• _Your objective_
Reproduce the Alliston Out of the Cold article below in full, word for word.

• _Excerpt to read_
Segment Open

Alliston Out of the Cold

Their Mission

“Alliston Out of the Cold mission is to provides safe, respectful and welcoming overnight accommodation and meals to those experiencing homelessness from November to April; facilitating connection to further services, resources and community.”

Helping the Homeless in your Hometown

Flexibility, adaptability and reactivity were the three words, Jenifer Pergentile, the Excutive Director of Allitson’s Out of the Cold, used to describe the challenges Covid-19 has brought to the local community homeless shelter. Being able to make all the fast paced adjustments and meet the expectation of public health and the government have been a challenge for this small shelter. The shelter runs an intake program during the winter where they take people in overnight which could take about 48 people. Though due to the pandemic they were asked to run during the summer a Covid shelter with other local shelters. The Covid shelter had about 46 people but 72% of them were new and never had access to the service before. The shelter usually opens on November 1st, and it closes on April 30th but they had to delay their start (November 15th) because they did not have enough volunteers.

“This was the first time we ever had to go to ask the city for funds to hire overnight workers. This was a first for us and thankfully the city was able to help” said Pergentile. The amount of active volunteers have sadly been less, but thankfully they have strong and passionate staff. The shelter also runs an outreach program that provides mobile services to people in need in New Tecumseth and the surrounding areas. It provides hygiene supplies, clothing, sleeping bags and blankets, harm reduction supplies and connects people to appropriate services in the area. It also provides additional case management if people are in need of further support.

Mitch McGoey, who started at volunteering at the shelter due to the pandemic, runs both the intake and outreach program making him one of the first people you would see while walking through the front door. He has seen many different changes since starting there especially with the different lockdowns. “As an intake worker, this includes more extensive screening processes for COVID-19 along with wearing more personal protection equipment. It has also limited the abilities of other agencies to work in person with people so we have been facilitating calls, doing forms and assisting in areas where we weren’t as needed previously. As an Outreach worker, my job is constantly shifting. Depending on the level of lockdown I have had to switch from working out of a vehicle and out on foot in the community to primarily working out of our shelter space” said McGoey. He also mentions how with pandemic housing is going to be even harder than it was before.

Segment Closed

• _Stored data_
Segment Open

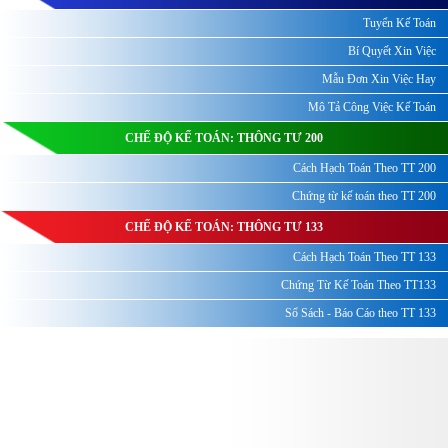
Tuyển Kế Toán
Bí Quyết Xin Việc
Mẫu Đơn Xin Việc Hay
Mô Tả Công Việc Kế Toán
CHẾ ĐỘ KẾ TOÁN: THÔNG TƯ 200
Cách Hạch Toán Theo TT 200
Chứng từ kế toán theo TT 200
CHẾ ĐỘ KẾ TOÁN: THÔNG TƯ 133
Cách Hạch Toán Theo TT 133
Chứng Từ Kế Toán Theo TT133
Sổ Sách - Báo Cáo theo TT 133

Segment Closed

• _Answer to the problem_
Alliston Out of the Cold

Their Mission

“Alliston Out of the Cold mission is to provides safe, respectful and welcoming overnight accommodation and meals to those experiencing homelessness from November to April; facilitating connection to further services, resources and community.”

Helping the Homeless in your Hometown

Flexibility, adaptability and reactivity were the three words, Jenifer Pergentile, the Excutive Director of Allitson’s Out of the Cold, used to describe the challenges Covid-19 has brought to the local community homeless shelter. Being able to make all the fast paced adjustments and meet the expectation of public health and the government have been a challenge for this small shelter. The shelter runs an intake program during the winter where they take people in overnight which could take about 48 people. Though due to the pandemic they were asked to run during the summer a Covid shelter with other local shelters. The Covid shelter had about 46 people but 72% of them were new and never had access to the service before. The shelter usually opens on November 1st, and it closes on April 30th but they had to delay their start (November 15th) because they did not have enough volunteers.

“This was the first time we ever had to go to ask the city for funds to hire overnight workers. This was a first for us and thankfully the city was able to help” said Pergentile. The amount of active volunteers have sadly been less, but thankfully they have strong and passionate staff. The shelter also runs an outreach program that provides mobile services to people in need in New Tecumseth and the surrounding areas. It provides hygiene supplies, clothing, sleeping bags and blankets, harm reduction supplies and connects people to appropriate services in the area. It also provides additional case management if people are in need of further support.

Mitch McGoey, who started at volunteering at the shelter due to the pandemic, runs both the intake and outreach program making him one of the first people you would see while walking through the front door. He has seen many different changes since starting there especially with the different lockdowns. “As an intake worker, this includes more extensive screening processes for COVID-19 along with wearing more personal protection equipment. It has also limited the abilities of other agencies to work in person with people so we have been facilitating calls, doing forms and assisting in areas where we weren’t as needed previously. As an Outreach worker, my job is constantly shifting. Depending on the level of lockdown I have had to switch from working out of a vehicle and out on foot in the community to primarily working out of our shelter space” said McGoey. He also mentions how with pandemic housing is going to be even harder than it was before.